Exercise directions: Please copy everything from "The following table" down to "as a group." in the beneficial ownership passage, renaming "director nominees" to "board nominees".

=== Excerpted text ===

Security Ownership of Certain Beneficial Owners and Management

The following table sets forth information regarding the beneficial ownership of our capital voting stock as of March 31, 2023 (unless otherwise specified) by (a) each person or entity known by us to beneficially own more than 5% of any class of our common stock, (b) our directors and director nominees, (c) our named executive officers and (d) our directors and executive officers as a group.

We have determined beneficial ownership in accordance with the rules of the SEC. Shares of Class A common stock that an individual or entity has a right to acquire within 60 days after March 31, 2023 (unless otherwise specified), including pursuant to options to purchase Class A common stock, Class B common stock convertible into Class A common stock and restricted stock unit awards subject to vesting, are included in the number of shares of Class A common stock beneficially owned by the person or entity and are deemed outstanding for purposes of computing the percentage of beneficial ownership owned by the person or entity, but are not deemed outstanding for purposes of computing the percentage beneficially owned by any other person or entity. Each share of Class B common stock is convertible at the discretion of the holder thereof into one share of Class A common stock. As of March 31, 2023, a total of 50,897,536 shares of Class A common stock were outstanding and a total of 988,200 shares of Class B common stock were outstanding. Except as otherwise indicated by footnote, we believe that the persons named in this table, based on information provided by these persons, have sole voting and investment power with respect to the securities indicated. Unless otherwise indicated, the address of each beneficial owner listed in the table is care of Casella Waste Systems, Inc., 25 Greens Hill Lane, Rutland, Vermont 05701.

=== Record set ===

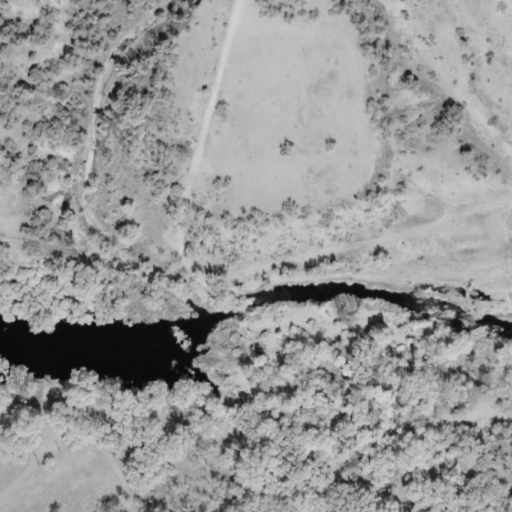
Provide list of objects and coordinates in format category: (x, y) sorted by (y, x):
road: (205, 103)
river: (254, 330)
road: (498, 469)
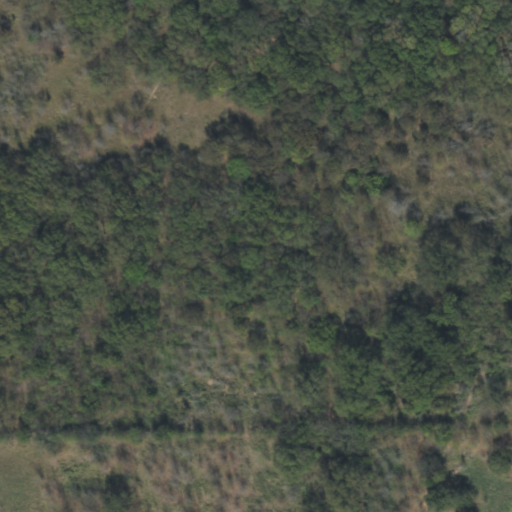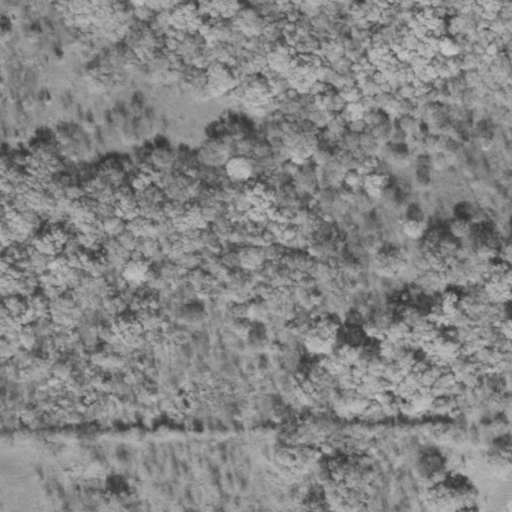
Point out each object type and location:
road: (458, 449)
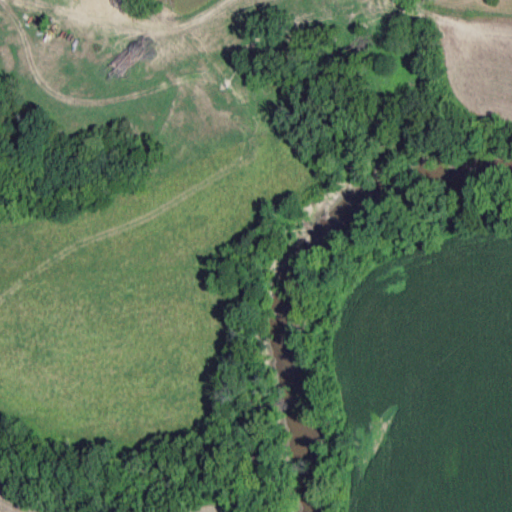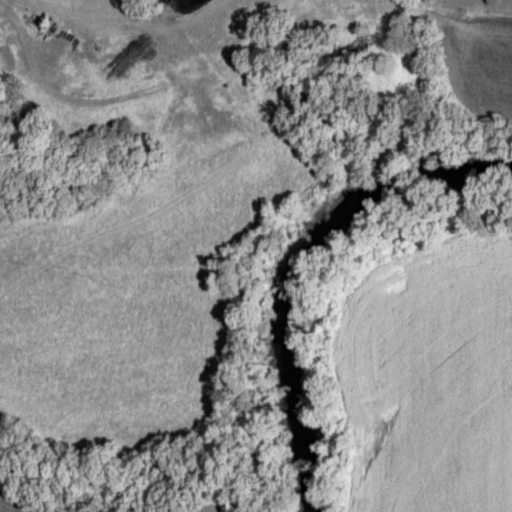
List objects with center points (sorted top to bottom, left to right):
river: (294, 263)
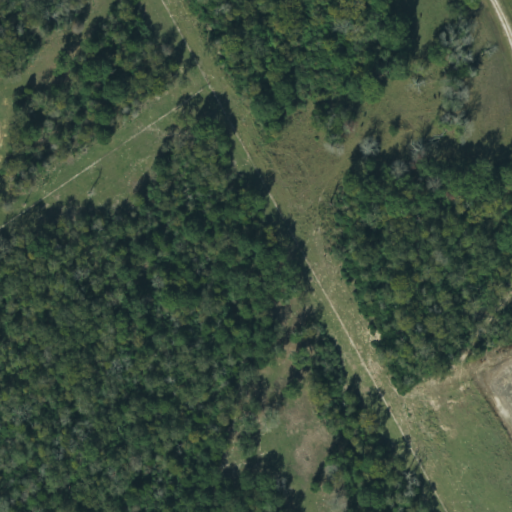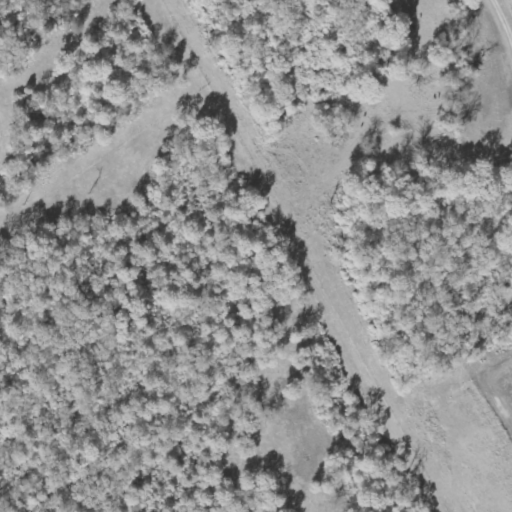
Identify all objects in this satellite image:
road: (502, 21)
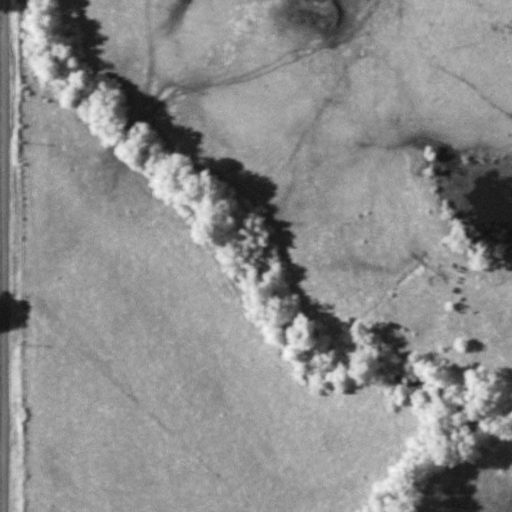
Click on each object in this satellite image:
road: (4, 255)
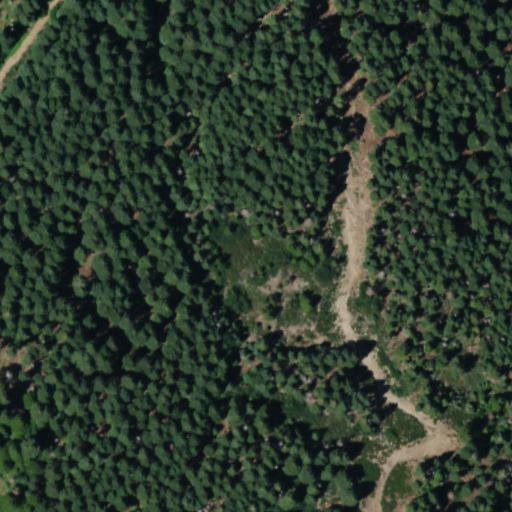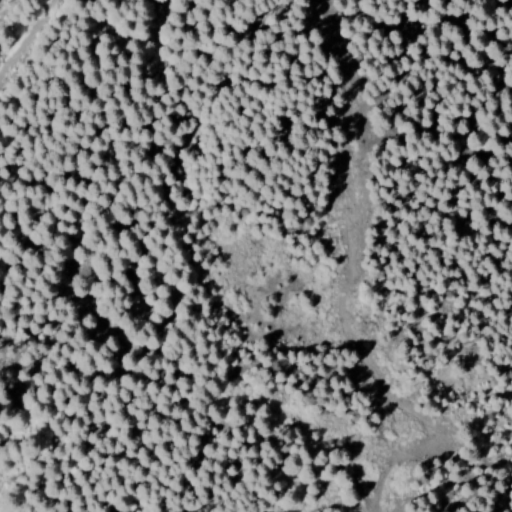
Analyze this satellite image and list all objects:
road: (32, 39)
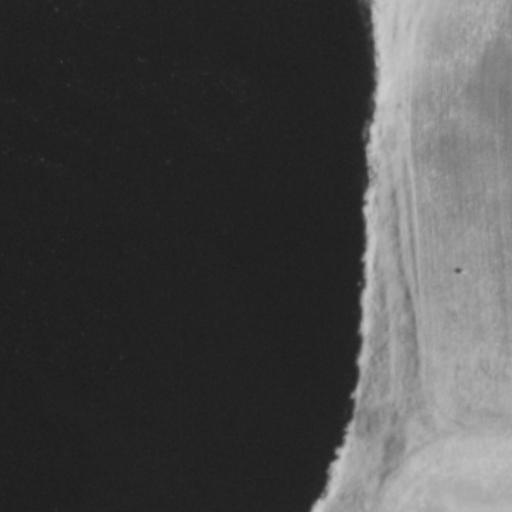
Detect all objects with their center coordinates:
crop: (453, 477)
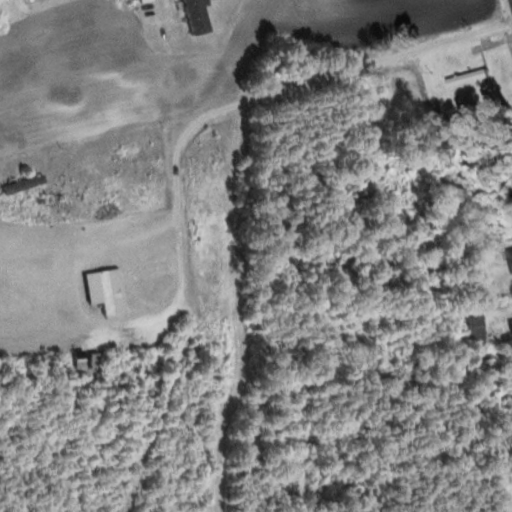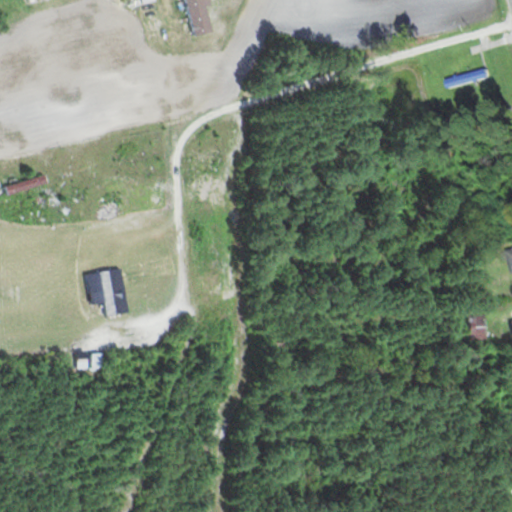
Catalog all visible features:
building: (190, 16)
building: (147, 22)
building: (461, 71)
road: (165, 117)
building: (508, 259)
building: (469, 327)
building: (508, 327)
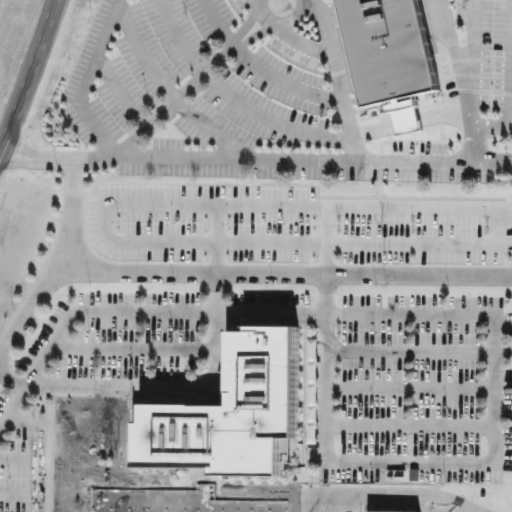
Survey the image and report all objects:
road: (289, 2)
road: (257, 3)
road: (245, 26)
road: (254, 35)
road: (300, 43)
building: (382, 50)
building: (388, 50)
road: (99, 51)
road: (469, 55)
road: (508, 64)
road: (260, 68)
road: (337, 76)
road: (36, 77)
road: (458, 81)
parking lot: (295, 88)
road: (119, 93)
road: (169, 93)
road: (233, 100)
road: (150, 123)
road: (409, 125)
road: (95, 127)
road: (488, 127)
road: (26, 150)
road: (301, 157)
road: (503, 160)
road: (24, 165)
road: (503, 165)
road: (58, 266)
road: (284, 272)
road: (284, 314)
road: (215, 328)
road: (133, 350)
road: (410, 353)
road: (503, 354)
road: (325, 367)
road: (37, 369)
road: (13, 379)
road: (68, 387)
road: (159, 388)
road: (410, 388)
road: (494, 389)
parking lot: (257, 394)
building: (230, 414)
building: (226, 417)
road: (56, 422)
road: (410, 427)
road: (109, 449)
road: (54, 458)
road: (410, 462)
road: (79, 496)
road: (350, 496)
road: (159, 505)
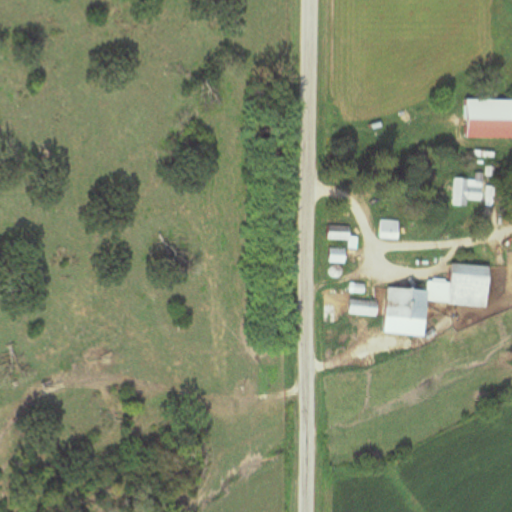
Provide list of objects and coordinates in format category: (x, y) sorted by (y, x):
building: (490, 119)
building: (474, 193)
building: (391, 230)
building: (341, 234)
road: (303, 255)
building: (340, 257)
building: (438, 299)
building: (366, 309)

===

Task answer:
The following table sets forth information regarding the beneficial ownership of our capital voting stock as of March 31, 2023 (unless otherwise specified) by (a) each person or entity known by us to beneficially own more than 5% of any class of our common stock, (b) our directors and board nominees, (c) our named executive officers and (d) our directors and executive officers as a group.